▶ _Directives_
[1] Decide whether each statement (a), (b) and (c) agrees with the email thread about PostgreSQL bindings. For each one, answer yes or no and quote the words from the thread that settle it.
(a) The PostgreSQL package has been updated recently.
(b) Leon Smith has used both packages.
(c) The last paragraph expresses interest in trying libpq.
[2] Answer these questions using the email thread about PostgreSQL bindings, labeling each answer with the same letter.
(a) Which two packages on hackage does the thread name?
(b) At what date and time did Leon Smith write the quoted message?
(c) What does the earliest quoted message call a good thing to have?
[3] Copy everything in the email thread about PostgreSQL bindings from "Well, there is" down to "try it out.".

▶ _Source_
§ §

On 01/17/2011 10:07 AM, Michael Snoyman wrote:
On Mon, Jan 17, 2011 at 4:49 PM, Leon Smith<leon.p.sm...@gmail.com> wrote:
On Sat, Jan 8, 2011 at 11:55 AM, Michael Snoyman<mich...@snoyman.com> wrote:
In general I think it would be a good thing to have solid, low-level bindings
to PostgreSQL.
Well, there is PostgreSQL and libpq on hackage:
http://hackage.haskell.org/package/libpq
http://hackage.haskell.org/package/PostgreSQL
The PostgreSQL looks like it's in need of maintenance, and hasn't
been updated in a few years. libpq is new, and looks promising. I
haven't really used either one, so I can't really say too much about
either.
Best,
Leon
I've tried PostgreSQL before, and if I remember correctly I couldn't
even build it. libpq looks interesting, I'd like to try it out.

§ §

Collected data
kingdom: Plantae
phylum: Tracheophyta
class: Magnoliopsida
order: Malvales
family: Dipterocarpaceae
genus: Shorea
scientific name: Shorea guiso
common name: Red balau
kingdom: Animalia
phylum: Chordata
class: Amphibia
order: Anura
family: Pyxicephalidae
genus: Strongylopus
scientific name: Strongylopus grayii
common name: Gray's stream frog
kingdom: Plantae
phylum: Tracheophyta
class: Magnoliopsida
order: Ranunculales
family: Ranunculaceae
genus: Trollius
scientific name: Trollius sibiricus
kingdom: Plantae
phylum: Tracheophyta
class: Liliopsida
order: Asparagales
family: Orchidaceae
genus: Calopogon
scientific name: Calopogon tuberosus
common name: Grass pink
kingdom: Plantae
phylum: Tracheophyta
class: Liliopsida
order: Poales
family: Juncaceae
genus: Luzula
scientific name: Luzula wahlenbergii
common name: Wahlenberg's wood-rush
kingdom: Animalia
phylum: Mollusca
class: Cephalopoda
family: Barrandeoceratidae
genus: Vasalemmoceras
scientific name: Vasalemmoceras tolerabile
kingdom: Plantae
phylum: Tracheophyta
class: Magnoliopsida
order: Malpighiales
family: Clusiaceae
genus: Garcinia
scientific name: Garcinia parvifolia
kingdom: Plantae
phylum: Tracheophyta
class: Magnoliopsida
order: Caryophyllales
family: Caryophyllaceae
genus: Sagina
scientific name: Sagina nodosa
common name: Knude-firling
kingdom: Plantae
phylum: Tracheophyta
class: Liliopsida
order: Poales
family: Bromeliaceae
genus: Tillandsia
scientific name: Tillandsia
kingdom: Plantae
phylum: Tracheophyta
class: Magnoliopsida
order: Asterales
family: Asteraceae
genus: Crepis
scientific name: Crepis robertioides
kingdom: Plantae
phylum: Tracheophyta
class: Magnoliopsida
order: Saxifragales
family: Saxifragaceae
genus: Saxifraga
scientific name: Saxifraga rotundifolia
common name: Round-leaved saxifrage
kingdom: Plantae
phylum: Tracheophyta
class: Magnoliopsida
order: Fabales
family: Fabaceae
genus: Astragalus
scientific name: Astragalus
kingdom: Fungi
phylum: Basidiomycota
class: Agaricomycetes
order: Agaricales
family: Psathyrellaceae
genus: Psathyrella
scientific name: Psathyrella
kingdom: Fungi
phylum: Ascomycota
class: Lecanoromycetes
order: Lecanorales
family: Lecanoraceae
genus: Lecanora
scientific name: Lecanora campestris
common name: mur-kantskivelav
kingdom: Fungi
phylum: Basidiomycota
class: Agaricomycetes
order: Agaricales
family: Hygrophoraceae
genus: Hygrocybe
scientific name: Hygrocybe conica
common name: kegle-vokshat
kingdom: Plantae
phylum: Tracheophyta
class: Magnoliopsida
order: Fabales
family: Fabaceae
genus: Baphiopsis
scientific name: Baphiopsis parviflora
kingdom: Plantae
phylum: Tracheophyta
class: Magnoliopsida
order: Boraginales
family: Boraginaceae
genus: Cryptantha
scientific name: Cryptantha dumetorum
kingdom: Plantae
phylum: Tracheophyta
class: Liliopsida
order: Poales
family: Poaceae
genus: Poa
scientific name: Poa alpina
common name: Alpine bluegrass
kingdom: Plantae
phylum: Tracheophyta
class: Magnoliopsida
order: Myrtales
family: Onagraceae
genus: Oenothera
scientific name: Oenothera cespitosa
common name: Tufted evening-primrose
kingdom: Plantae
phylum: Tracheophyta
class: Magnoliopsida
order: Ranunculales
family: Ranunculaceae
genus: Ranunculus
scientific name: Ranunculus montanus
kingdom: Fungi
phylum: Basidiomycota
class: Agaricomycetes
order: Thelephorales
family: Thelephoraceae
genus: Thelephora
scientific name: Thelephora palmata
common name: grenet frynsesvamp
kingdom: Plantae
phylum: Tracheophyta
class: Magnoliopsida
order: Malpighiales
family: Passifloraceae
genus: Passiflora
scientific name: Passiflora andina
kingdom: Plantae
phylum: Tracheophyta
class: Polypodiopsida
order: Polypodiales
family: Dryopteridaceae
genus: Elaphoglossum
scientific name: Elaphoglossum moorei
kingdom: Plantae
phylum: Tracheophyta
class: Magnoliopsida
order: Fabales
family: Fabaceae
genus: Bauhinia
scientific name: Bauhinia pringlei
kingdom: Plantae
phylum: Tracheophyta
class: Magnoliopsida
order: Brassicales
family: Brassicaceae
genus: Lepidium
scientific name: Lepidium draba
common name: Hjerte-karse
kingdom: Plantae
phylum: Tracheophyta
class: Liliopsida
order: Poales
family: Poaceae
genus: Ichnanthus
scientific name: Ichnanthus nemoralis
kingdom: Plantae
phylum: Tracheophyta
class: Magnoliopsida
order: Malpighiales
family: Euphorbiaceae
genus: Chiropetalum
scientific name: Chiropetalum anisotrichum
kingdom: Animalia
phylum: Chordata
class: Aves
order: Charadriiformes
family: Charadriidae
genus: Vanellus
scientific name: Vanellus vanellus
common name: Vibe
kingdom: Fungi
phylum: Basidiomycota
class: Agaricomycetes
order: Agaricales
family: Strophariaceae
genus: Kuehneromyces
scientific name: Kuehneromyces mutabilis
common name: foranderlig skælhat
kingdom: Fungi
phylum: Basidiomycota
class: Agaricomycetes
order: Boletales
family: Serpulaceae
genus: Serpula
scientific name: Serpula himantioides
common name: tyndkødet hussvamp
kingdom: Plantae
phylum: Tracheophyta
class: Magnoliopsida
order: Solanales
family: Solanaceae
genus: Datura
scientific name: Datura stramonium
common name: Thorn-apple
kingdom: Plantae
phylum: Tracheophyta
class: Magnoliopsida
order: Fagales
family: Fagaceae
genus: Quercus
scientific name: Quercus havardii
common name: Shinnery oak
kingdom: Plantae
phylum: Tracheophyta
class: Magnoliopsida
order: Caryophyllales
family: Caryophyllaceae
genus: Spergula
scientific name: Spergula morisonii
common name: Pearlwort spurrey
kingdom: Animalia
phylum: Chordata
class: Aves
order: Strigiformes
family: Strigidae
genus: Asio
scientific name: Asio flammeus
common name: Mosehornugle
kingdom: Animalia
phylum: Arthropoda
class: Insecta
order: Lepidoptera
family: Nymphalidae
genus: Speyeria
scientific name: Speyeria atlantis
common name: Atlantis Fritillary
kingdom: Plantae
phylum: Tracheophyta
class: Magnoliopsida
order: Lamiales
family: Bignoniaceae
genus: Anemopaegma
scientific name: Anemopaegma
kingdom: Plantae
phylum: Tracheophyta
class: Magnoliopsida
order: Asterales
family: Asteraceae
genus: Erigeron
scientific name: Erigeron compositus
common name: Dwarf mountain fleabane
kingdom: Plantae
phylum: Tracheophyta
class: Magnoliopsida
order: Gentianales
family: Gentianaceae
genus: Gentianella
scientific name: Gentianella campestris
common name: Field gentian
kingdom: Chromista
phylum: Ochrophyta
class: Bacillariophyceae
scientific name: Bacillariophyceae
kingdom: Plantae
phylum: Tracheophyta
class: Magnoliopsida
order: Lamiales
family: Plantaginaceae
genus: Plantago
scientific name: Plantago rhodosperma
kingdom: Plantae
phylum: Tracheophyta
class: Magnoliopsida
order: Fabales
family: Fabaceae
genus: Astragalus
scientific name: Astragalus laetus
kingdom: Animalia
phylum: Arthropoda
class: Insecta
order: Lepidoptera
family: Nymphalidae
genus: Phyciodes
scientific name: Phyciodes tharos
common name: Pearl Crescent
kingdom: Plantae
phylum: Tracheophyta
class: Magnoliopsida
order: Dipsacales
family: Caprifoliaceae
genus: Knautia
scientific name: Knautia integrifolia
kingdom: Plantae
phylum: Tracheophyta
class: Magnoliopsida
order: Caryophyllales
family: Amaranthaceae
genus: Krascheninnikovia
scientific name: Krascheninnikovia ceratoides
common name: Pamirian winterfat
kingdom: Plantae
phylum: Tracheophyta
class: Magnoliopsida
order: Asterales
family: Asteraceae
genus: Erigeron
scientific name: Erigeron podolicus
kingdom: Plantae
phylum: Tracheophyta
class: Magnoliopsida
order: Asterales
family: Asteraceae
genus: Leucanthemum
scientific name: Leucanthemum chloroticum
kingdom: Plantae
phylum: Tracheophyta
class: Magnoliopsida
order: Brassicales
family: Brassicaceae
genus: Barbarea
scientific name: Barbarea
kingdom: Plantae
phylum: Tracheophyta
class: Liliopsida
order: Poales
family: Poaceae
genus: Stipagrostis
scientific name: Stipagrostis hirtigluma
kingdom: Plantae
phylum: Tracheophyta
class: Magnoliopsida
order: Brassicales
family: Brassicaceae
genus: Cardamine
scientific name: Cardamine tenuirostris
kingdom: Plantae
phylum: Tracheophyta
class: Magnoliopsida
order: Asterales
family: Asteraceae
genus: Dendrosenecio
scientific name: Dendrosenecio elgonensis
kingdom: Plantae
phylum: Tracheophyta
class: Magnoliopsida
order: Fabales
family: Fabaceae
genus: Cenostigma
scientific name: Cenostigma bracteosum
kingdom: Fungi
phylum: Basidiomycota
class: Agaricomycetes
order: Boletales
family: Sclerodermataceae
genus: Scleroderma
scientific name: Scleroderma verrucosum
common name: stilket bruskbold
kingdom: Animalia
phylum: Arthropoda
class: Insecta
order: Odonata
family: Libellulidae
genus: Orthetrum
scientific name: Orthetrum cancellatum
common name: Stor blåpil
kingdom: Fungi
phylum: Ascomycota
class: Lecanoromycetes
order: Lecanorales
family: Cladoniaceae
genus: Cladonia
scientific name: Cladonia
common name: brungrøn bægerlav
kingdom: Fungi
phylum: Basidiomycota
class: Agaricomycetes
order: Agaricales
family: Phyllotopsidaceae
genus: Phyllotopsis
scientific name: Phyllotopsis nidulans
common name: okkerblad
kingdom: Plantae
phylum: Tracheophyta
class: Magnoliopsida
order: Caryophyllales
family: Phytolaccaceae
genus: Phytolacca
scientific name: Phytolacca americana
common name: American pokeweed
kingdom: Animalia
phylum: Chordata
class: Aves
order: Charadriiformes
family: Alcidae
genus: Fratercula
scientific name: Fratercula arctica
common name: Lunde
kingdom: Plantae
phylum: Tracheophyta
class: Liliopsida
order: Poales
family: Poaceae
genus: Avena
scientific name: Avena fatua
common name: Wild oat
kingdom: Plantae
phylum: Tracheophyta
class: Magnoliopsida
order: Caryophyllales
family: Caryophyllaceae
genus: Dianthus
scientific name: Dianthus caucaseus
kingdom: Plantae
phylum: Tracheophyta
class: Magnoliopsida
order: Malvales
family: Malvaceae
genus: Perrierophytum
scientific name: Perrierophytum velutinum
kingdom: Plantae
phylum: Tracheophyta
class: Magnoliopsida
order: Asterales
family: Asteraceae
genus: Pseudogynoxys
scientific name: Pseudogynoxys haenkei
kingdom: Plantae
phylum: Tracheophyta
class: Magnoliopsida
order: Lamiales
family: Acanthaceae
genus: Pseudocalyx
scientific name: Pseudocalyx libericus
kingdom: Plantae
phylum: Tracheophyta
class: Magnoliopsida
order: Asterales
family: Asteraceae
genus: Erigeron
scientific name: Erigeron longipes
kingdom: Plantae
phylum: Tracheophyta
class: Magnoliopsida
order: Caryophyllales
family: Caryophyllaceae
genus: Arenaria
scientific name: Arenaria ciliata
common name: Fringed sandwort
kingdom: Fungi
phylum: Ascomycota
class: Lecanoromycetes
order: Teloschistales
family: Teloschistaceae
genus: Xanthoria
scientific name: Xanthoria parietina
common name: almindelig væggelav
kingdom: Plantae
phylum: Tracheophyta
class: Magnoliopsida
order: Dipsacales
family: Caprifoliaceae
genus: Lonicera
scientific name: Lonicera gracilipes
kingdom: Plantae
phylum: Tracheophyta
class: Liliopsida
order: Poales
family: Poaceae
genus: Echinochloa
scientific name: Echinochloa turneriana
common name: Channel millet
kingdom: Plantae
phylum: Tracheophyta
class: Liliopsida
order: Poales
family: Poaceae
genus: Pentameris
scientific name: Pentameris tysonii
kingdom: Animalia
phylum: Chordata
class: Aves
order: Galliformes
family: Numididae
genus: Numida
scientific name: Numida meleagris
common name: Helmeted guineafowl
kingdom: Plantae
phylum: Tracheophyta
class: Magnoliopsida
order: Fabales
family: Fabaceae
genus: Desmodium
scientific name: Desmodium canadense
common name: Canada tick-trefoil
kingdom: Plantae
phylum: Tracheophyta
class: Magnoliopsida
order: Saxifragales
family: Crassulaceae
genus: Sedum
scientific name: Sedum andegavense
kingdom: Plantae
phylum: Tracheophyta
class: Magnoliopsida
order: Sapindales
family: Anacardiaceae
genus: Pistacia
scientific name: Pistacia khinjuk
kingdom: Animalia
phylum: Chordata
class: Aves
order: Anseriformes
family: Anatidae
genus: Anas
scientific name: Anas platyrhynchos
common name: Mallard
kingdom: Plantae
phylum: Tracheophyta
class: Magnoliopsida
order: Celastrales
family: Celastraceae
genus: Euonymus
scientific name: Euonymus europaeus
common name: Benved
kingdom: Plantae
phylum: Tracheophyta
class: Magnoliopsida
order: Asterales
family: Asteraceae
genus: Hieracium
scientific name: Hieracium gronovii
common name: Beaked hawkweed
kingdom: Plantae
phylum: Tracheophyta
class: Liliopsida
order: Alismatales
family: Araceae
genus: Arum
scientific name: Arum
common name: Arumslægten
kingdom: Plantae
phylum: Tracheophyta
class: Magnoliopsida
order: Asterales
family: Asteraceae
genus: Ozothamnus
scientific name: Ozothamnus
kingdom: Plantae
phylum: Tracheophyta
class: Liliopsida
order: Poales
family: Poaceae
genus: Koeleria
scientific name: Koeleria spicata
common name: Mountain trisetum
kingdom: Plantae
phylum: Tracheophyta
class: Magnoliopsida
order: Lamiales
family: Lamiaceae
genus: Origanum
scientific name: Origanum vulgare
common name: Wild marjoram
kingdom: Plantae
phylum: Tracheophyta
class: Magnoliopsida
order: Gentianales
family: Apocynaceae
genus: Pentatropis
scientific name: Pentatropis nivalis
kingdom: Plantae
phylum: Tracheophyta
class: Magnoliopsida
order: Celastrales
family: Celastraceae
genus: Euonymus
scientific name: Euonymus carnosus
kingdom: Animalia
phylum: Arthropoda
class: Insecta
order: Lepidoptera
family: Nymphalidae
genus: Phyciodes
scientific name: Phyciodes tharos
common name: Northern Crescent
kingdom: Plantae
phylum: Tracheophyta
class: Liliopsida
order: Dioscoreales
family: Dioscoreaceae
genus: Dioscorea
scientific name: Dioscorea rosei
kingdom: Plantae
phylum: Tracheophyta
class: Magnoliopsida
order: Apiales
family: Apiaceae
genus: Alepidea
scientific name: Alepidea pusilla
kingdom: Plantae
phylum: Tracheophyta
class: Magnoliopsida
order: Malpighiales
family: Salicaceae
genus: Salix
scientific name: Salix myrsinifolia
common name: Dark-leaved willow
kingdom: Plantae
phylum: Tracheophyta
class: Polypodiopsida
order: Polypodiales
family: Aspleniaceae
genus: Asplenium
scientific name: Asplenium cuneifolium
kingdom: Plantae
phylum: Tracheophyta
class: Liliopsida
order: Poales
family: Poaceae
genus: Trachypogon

§ §

▶ _Per-task answers_
[1]
(a) No: "hasn't been updated in a few years."
(b) No: "I haven't really used either one"
(c) Yes: "libpq looks interesting, I'd like to try it out."

[2]
(a) PostgreSQL and libpq.
(b) Mon, Jan 17, 2011 at 4:49 PM.
(c) Solid, low-level bindings to PostgreSQL.

[3]
Well, there is PostgreSQL and libpq on hackage:
http://hackage.haskell.org/package/libpq
http://hackage.haskell.org/package/PostgreSQL
The PostgreSQL looks like it's in need of maintenance, and hasn't
been updated in a few years. libpq is new, and looks promising. I
haven't really used either one, so I can't really say too much about
either.
Best,
Leon
I've tried PostgreSQL before, and if I remember correctly I couldn't
even build it. libpq looks interesting, I'd like to try it out.